L’histoire
Pascale, propriétaire de parcelles de cerisiers, les avait données à bail à Sophie. Après près de vingt ans de location, Pascale avait donné congé à Sophie pour la totalité des parcelles aux fins de reprise au profit d’Éric, son époux, exploitant agricole pluriactif. Sophie, qui n’entendait pas perdre son outil de travail, avait saisi le tribunal paritaire des baux ruraux en annulation du congé.
Le contentieux
À l’appui de sa contestation, Sophie avait fait valoir qu’étant pluriactif, avec un revenu fiscal supérieur au seuil déclenchant le contrôle des structures, Éric devait être titulaire d’une autorisation administrative d’exploiter. Elle s’était fondée sur l’article L. 331-2,1 du code rural, qui dispose que sont soumis à autorisation préalable, quelle que soit la superficie en cause, les installations ou les agrandissements, lorsque l’exploitant est un exploitant pluriactif, remplissant les conditions de capacité ou d’expérience professionnelle, dont les revenus extra-agricoles excèdent 3 120 fois le montant horaire du salaire minimum de croissance (Smic). Or, en l’espèce, le seuil de 3 120 fois le montant horaire du Smic était de 30 451 €, tandis que les revenus nets d’Éric, au titre de ses salaires et des revenus fonciers, s’étaient élevés à 30 539 €, soit un montant légèrement supérieur au seuil déclenchant le contrôle des structures. Aussi, Éric devait-il justifier d’une autorisation d’exploiter, selon Sophie.

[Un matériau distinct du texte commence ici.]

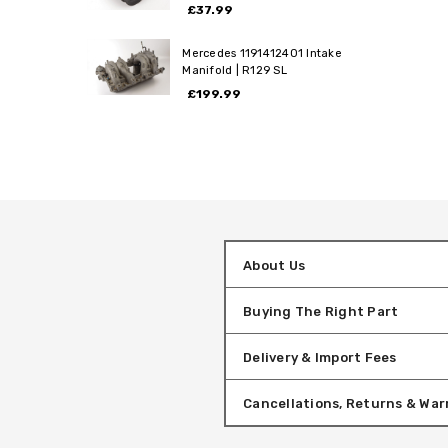
£37.99
Mercedes 1191412401 Intake
Manifold | R129 SL
£199.99
About Us
Buying The Right Part
Delivery & Import Fees
Cancellations, Returns & War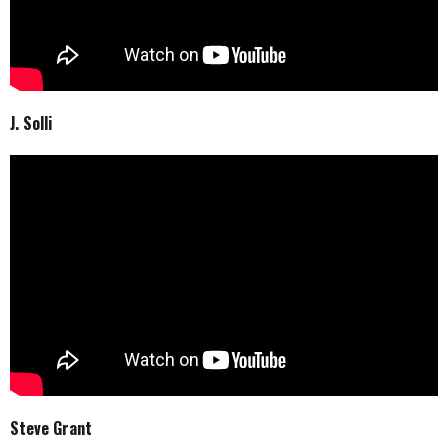
J. Solli
Steve Grant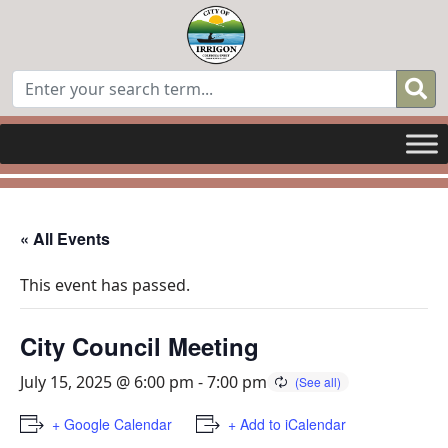
« All Events
This event has passed.
City Council Meeting
July 15, 2025 @ 6:00 pm
-
7:00 pm
+ Google Calendar
+ Add to iCalendar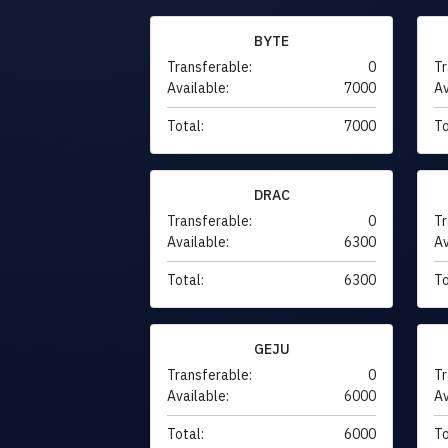
BYTE
Transferable:
0
Tr
Available:
7000
Av
Total:
7000
To
DRAC
Transferable:
0
Tr
Available:
6300
Av
Total:
6300
To
GEJU
Transferable:
0
Tr
Available:
6000
Av
Total:
6000
To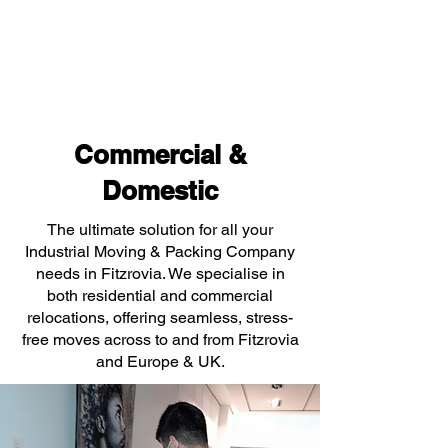
Commercial &
Domestic
The ultimate solution for all your
Industrial Moving & Packing Company
needs in Fitzrovia. We specialise in
both residential and commercial
relocations, offering seamless, stress-
free moves across to and from Fitzrovia
and Europe & UK.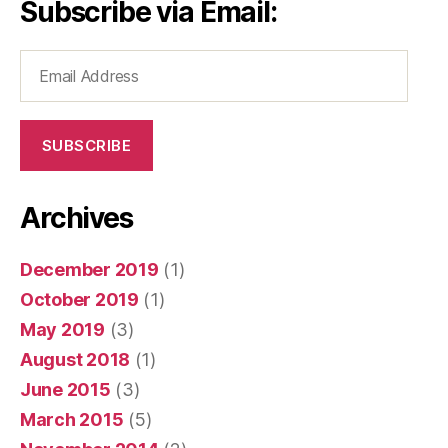
Subscribe via Email:
Email
Address
SUBSCRIBE
Archives
December 2019
(1)
October 2019
(1)
May 2019
(3)
August 2018
(1)
June 2015
(3)
March 2015
(5)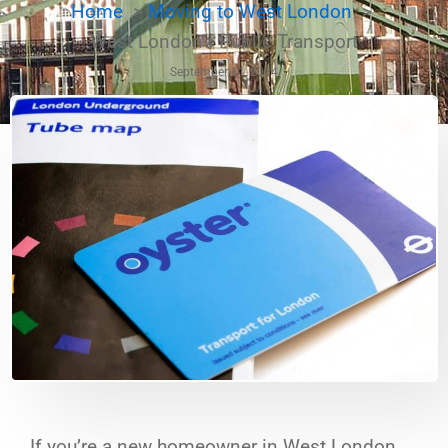
Home
Moving to West London
West London's Public Transport
September 11, 2024
If you’re a new homeowner in West London,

Mais pour ce dernier, le calcul était erroné. En effet, selon l’article R. 331-2 du code rural, les revenus extra-agricoles visés à l’article L. 331-2,1 sont constitués du revenu fiscal de référence du demandeur au titre de l’année précédant la demande, déduction faite, s’il y a lieu, de la part de ce revenu provenant d’activités agricoles. Aussi, pour apprécier le montant net du revenu fiscal de référence, à comparer au seuil déclenchant le contrôle des structures, convenait-il de prendre en considération son revenu agricole déficitaire de 13 781 €, ce qui ramenait son revenu extra-agricole à un montant très inférieur au seuil de 3 120 fois le montant horaire du Smic. Aussi, aucune autorisation d’exploiter n’était-elle nécessaire, selon Éric.
Pourtant les juges s’étaient montrés restrictifs. Ils avaient annulé le congé en retenant que le revenu fiscal de référence était supérieur au seuil déclenchant le contrôle des structures, dans la mesure où, pour apprécier ce revenu, seuls les revenus extra-agricoles devaient être pris en considération, de sorte qu’il n’y avait pas lieu d’intégrer le revenu agricole déficitaire de 13 781 €. Le nœud du litige tenait dans l’appréciation de la notion de revenu extra-agricole. La Cour de cassation, saisie du pourvoi d’Éric, a éclairci le débat : le revenu agricole déficitaire devait être déduit de son revenu fiscal de référence.
L’épilogue
La cour de renvoi pourra constater que, compte tenu du revenu agricole déficitaire déclaré par Éric, son revenu extra-agricole est sensiblement inférieur au seuil déclenchant le contrôle des structures : aussi, aucune autorisation d’exploiter n’était-elle nécessaire.